EXERCISE REQUIREMENTS -
Reproduce the material starting at the line that contains "Is the bottom" and ending after the line that contains "2:15 PM -- neither: a", switching "bottom edge" to "lower edge" with everything else unchanged. Leave the pictures out of your answer.

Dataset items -
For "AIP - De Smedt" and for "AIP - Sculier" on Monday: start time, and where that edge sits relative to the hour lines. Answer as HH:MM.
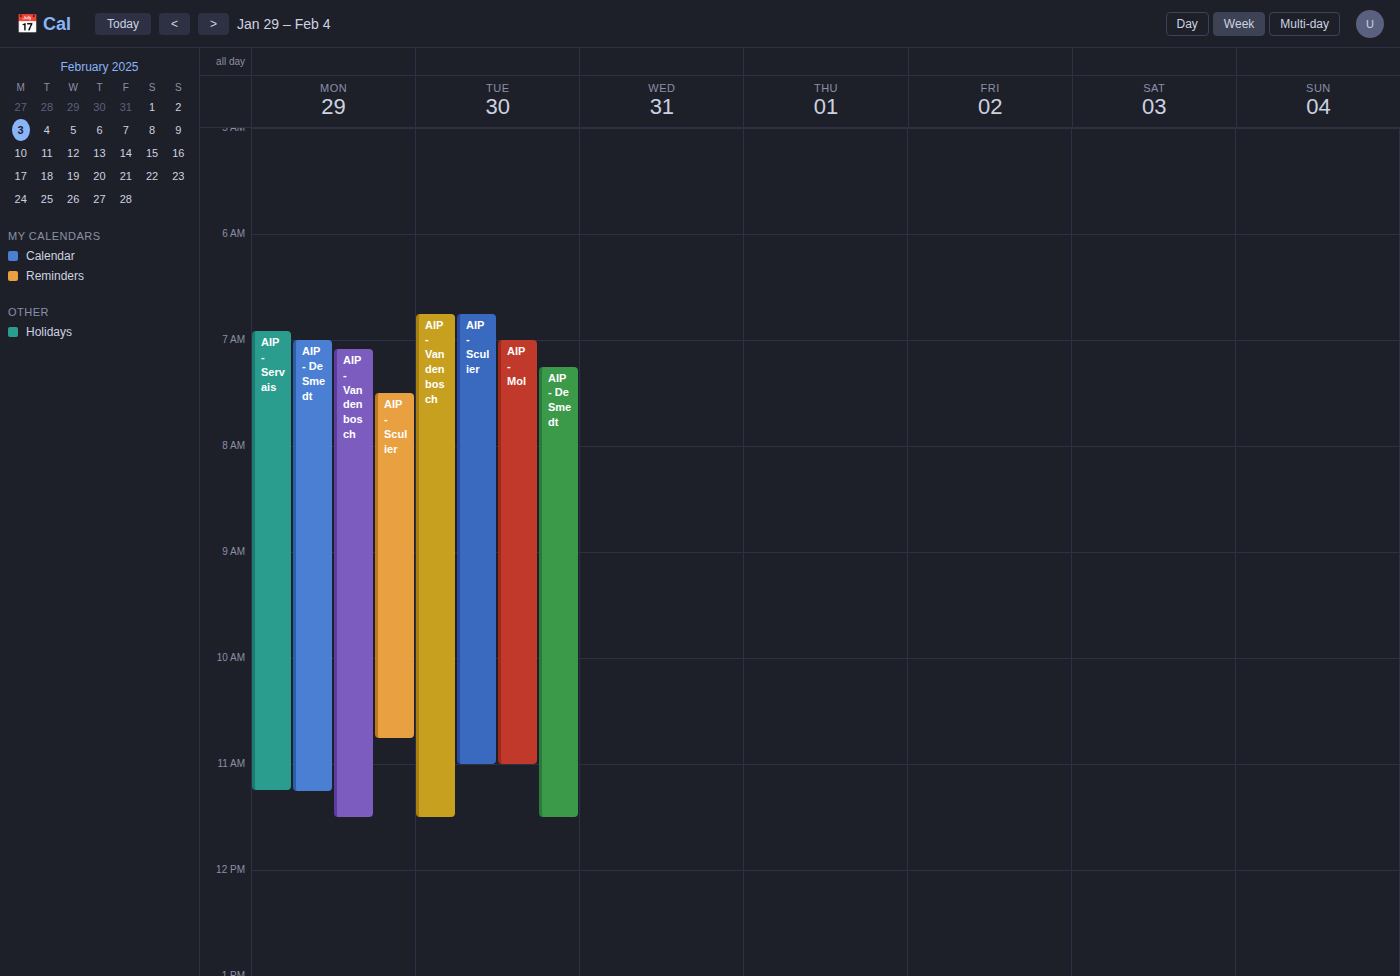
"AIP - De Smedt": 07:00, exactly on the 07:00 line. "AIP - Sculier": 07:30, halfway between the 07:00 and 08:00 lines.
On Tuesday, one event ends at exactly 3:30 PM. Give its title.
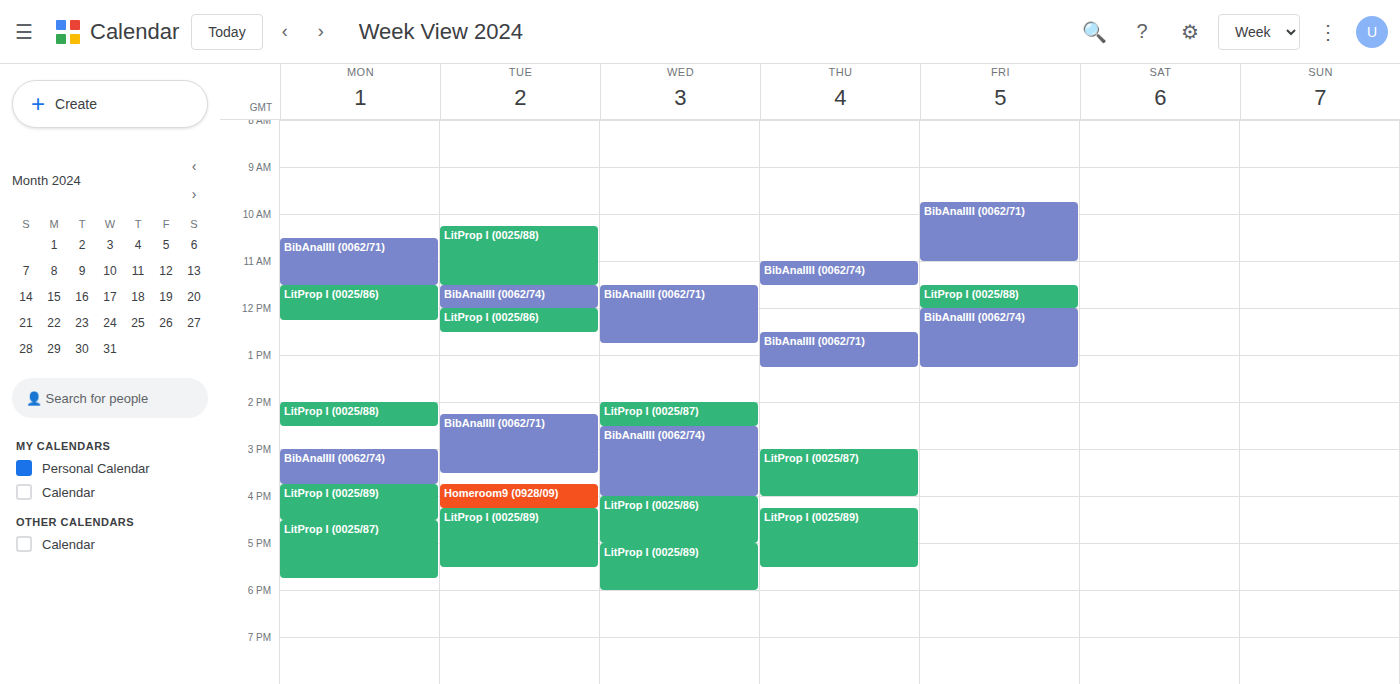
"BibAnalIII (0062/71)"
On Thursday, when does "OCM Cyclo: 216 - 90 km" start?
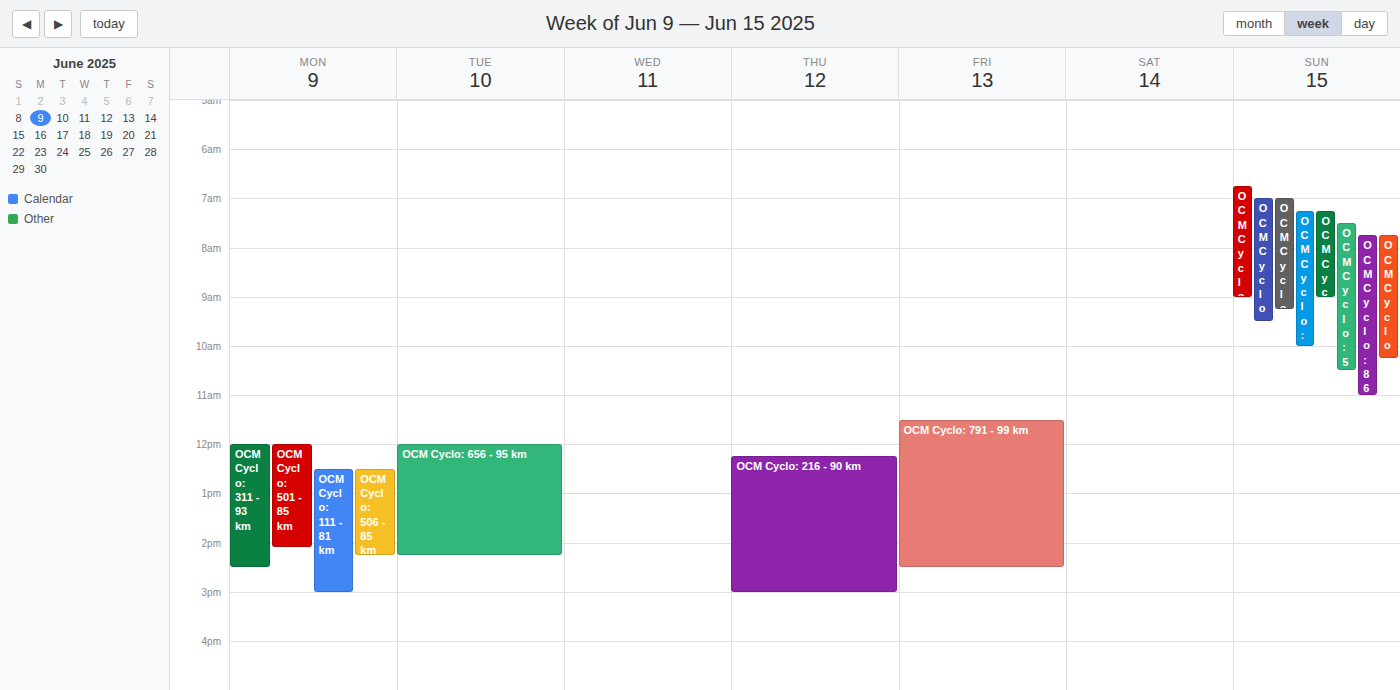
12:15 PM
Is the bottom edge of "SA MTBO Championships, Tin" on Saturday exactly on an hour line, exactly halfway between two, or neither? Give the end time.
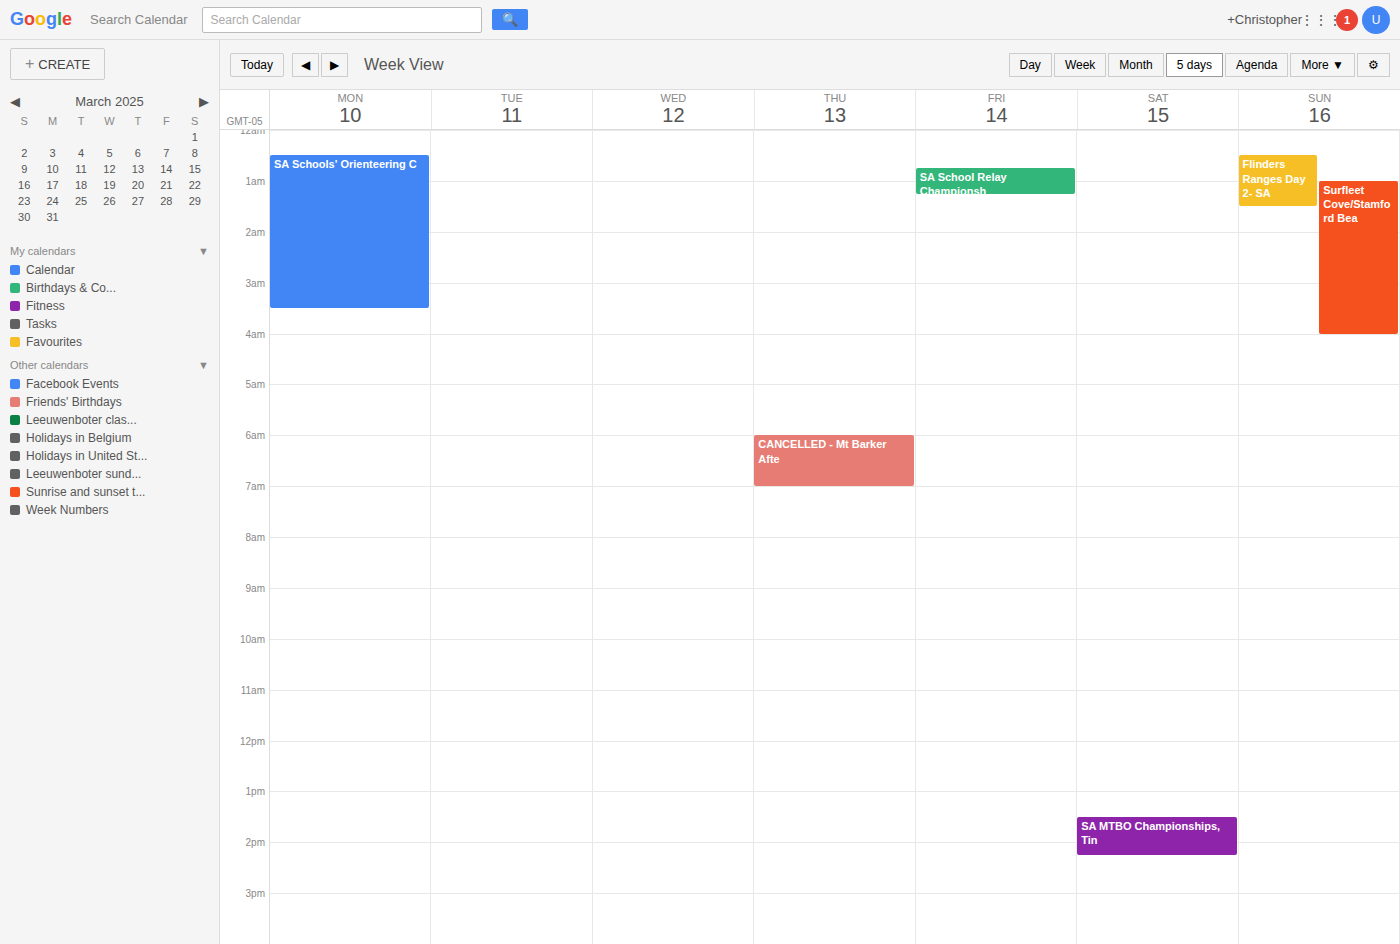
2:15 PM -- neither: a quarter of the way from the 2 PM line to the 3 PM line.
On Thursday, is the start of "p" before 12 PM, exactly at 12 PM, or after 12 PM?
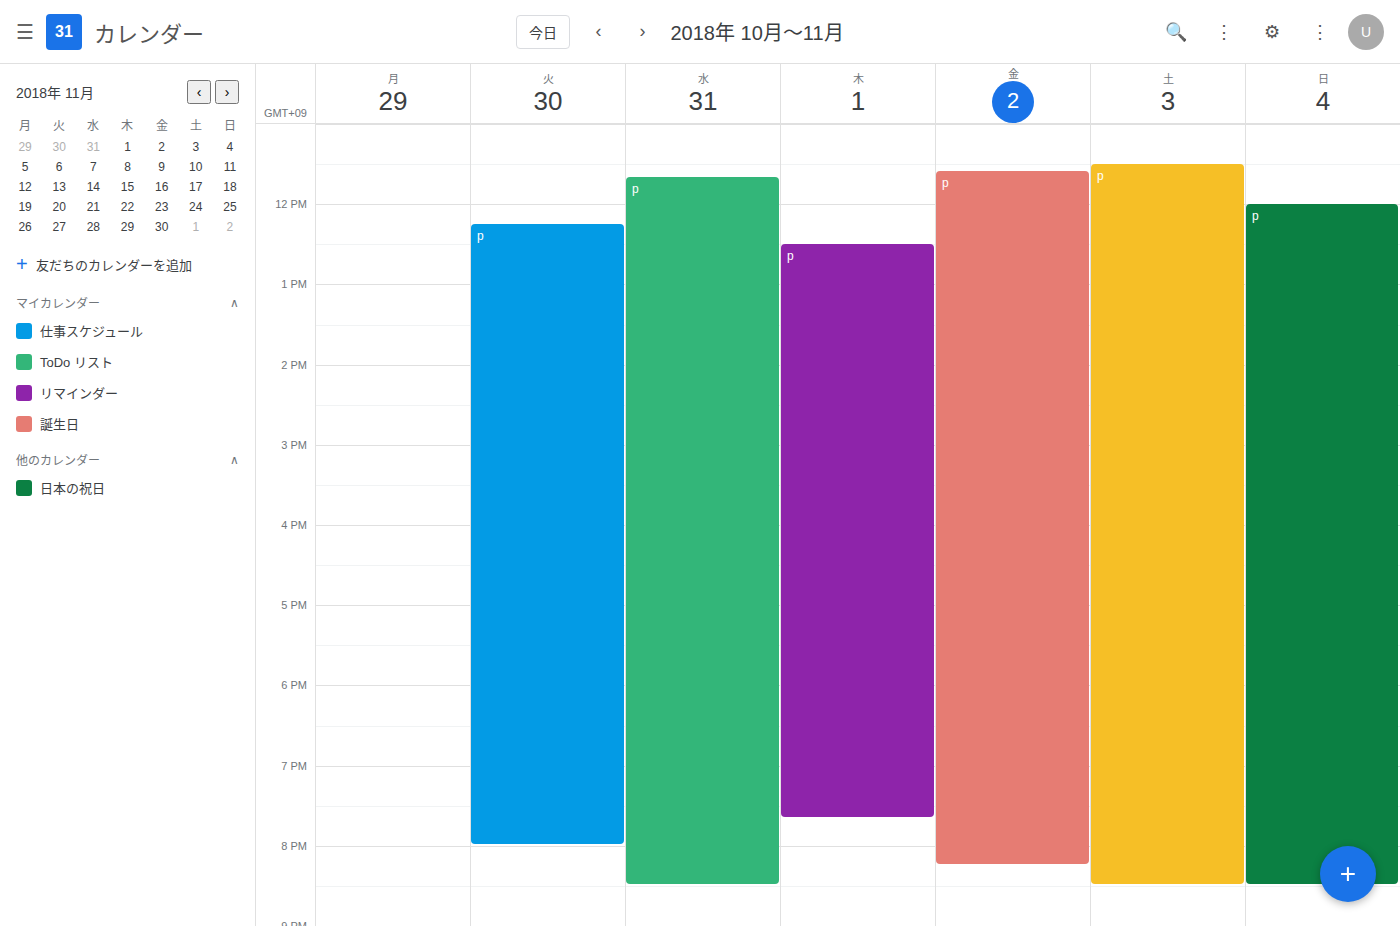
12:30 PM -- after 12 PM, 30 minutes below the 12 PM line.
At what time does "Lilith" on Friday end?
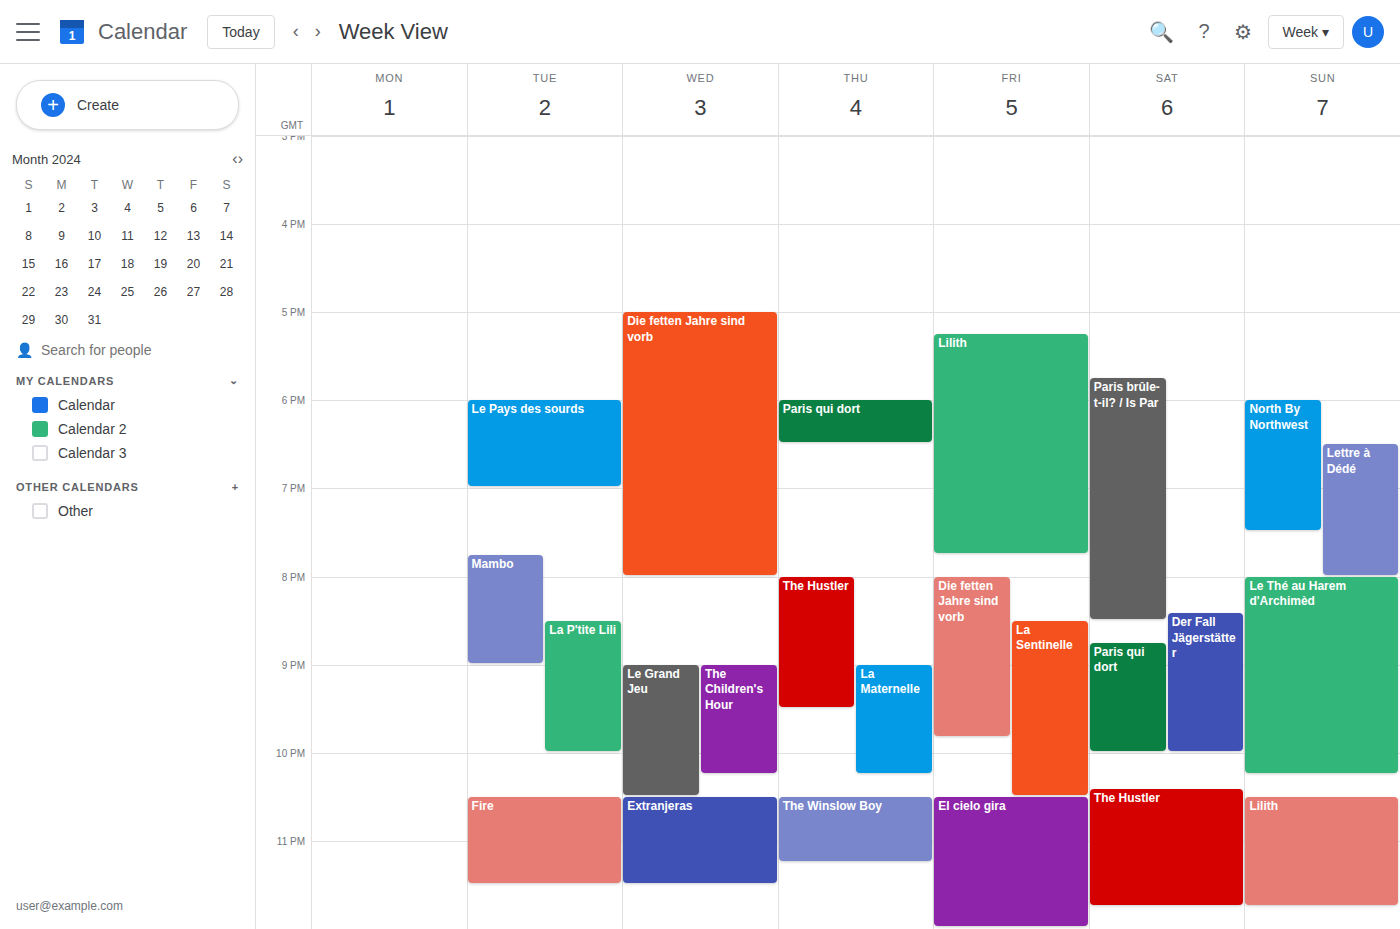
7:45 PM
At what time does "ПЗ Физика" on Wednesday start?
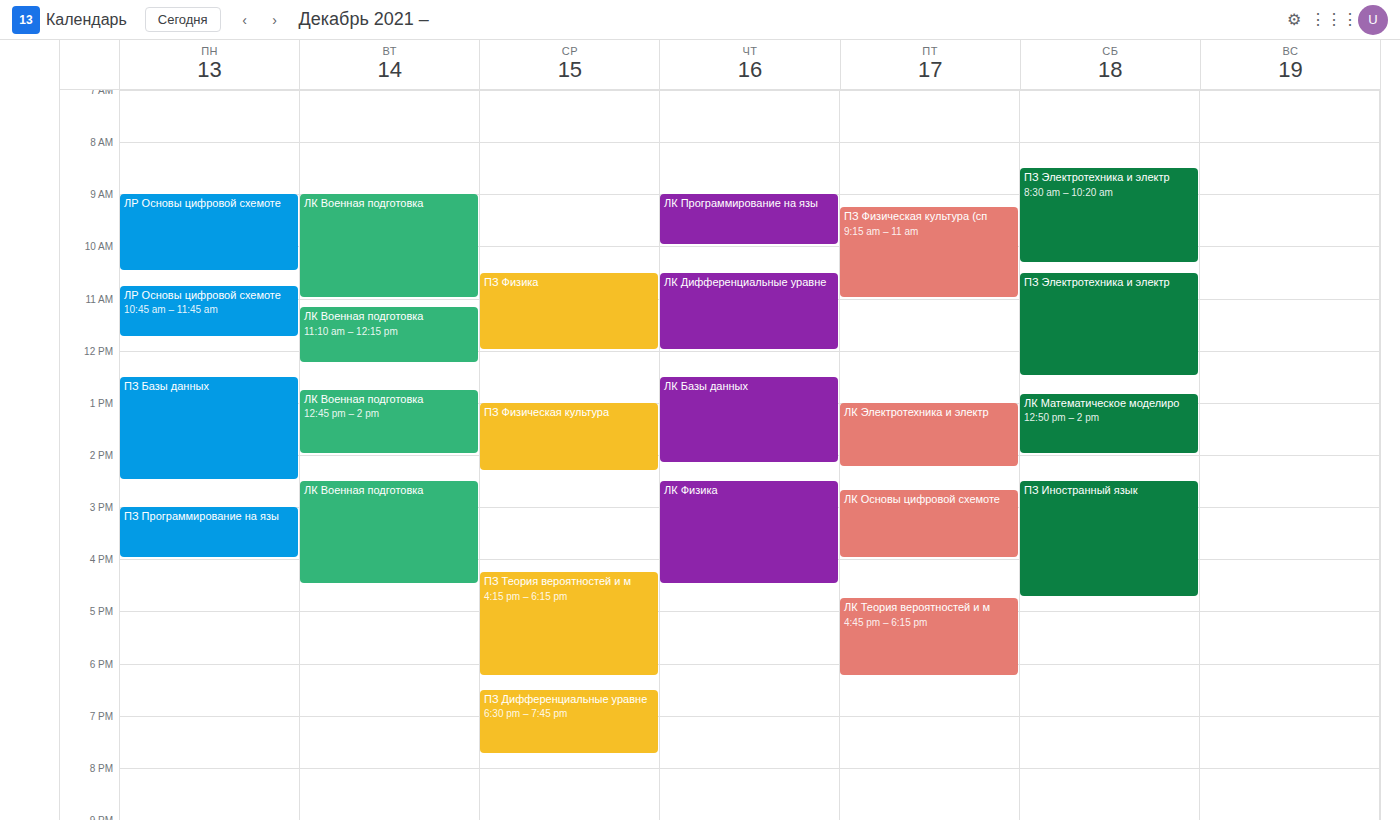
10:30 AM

THE RESPONSE -
Is the lower edge of "SA MTBO Championships, Tin" on Saturday exactly on an hour line, exactly halfway between two, or neither? Give the end time.
2:15 PM -- neither: a quarter of the way from the 2 PM line to the 3 PM line.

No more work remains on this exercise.